The examples and non-limiting embodiments relate generally to multimedia transport and neural networks, and more particularly, to method, apparatus, and computer program product for providing high-level syntax of predictive residual encoding in neural network compression.
It is known to provide standardized formats for exchange of neural networks.
An example apparatus includes at least one processor; and at least one non-transitory memory including computer program code; wherein the at least one memory and the computer program code are configured to, with the at least one processor, cause the apparatus at least to perform: define one or more of following syntax elements: a prediction flag to define when a predictive residual encoding is enabled; a mode flag to determine a working mode of the predictive residual encoding; a number of parameters field to indicate a number of coefficients and intercept that is used for prediction based on the mode flag; or a parameters list comprising a list of coefficients and intercept, wherein the parameters list is communicated when the predictive residual encoding is enabled, and the mode flag is set; and using the one or more syntax elements for signaling information.
Another example apparatus includes at least one processor; and at least one non-transitory memory including computer program code; wherein the at least one memory and the computer program code are configured to, with the at least one processor, cause the apparatus at least to perform: evaluate at least one of rate or distortion performance, wherein the rate comprises bitrate of an encoded weight-update and associated encoded information, and wherein the distortion comprises a measurement of an accuracy of a task performed by a neural network; determine whether a prediction residual or data derived from the prediction residual is need to be encoded based on the evaluation of at least one of rate or distortion performance; and define a flag to signal a result of the determination to a decoder.
The example apparatus may further include, wherein the flag is used to indicate whether the prediction residual is encoded and is part of a bitstream.
The example apparatus may further include, wherein the apparatus is further caused to define one or more of the following syntax elements: a prediction flag to define when a predictive residual encoding is enabled; a mode flag to determine a working mode of the predictive residual encoding; a number of parameters field to indicate a number of coefficients and intercept that is used for prediction based on the mode flag; or a parameters list comprising a list of coefficients and intercept, wherein the parameters list is communicated when the predictive residual encoding is enabled, and the mode flag is set, and wherein the one or more syntax elements are present in the bitstream when the mode flag is set.

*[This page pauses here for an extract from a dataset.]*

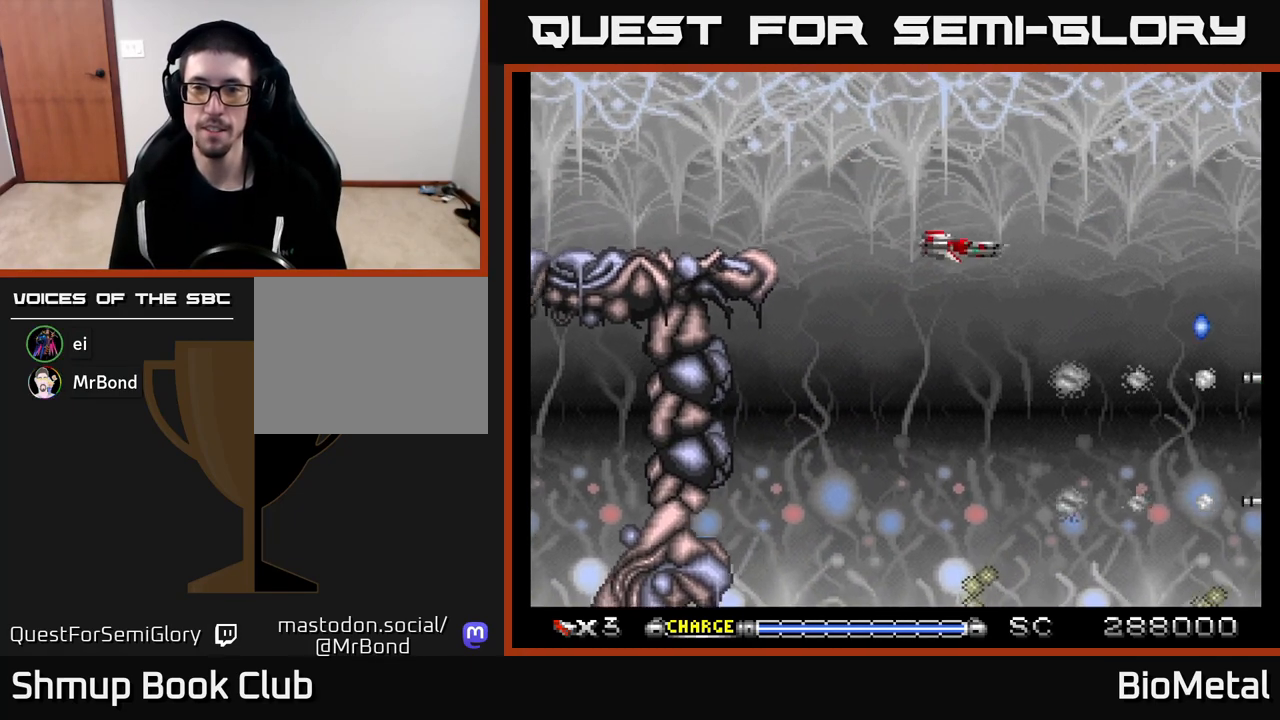
{"buttons": ["A", "DPAD_DOWN"], "left_stick": "center", "right_stick": "center", "events": [[167, "DPAD_UP", "up"], [217, "DPAD_DOWN", "down"]]}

The example apparatus may further include, wherein the apparatus is further caused to define a first weight update identity to indicate one or more identifiers that identify one or more weigh-updates.
The example apparatus may further include, wherein the apparatus is further caused to determine that the decoder uses one of a previously decoded or reconstructed weight-updates as current decoded or reconstructed weight-update; and signal information regarding the previously decoded or the reconstructed weight-updates to the decoder via a second weight update flag and a second weight update identity, wherein the second weight update flag indicates that the one of a previously decoded or reconstructed weight-updates is to be used as the current decoded or reconstructed weight-update, and wherein the second weight update identity indicates an identifier that identifies the one of the previously decoded or reconstructed weight-updates, and wherein the apparatus is further caused to define the second weight update flag and the second weight update identity.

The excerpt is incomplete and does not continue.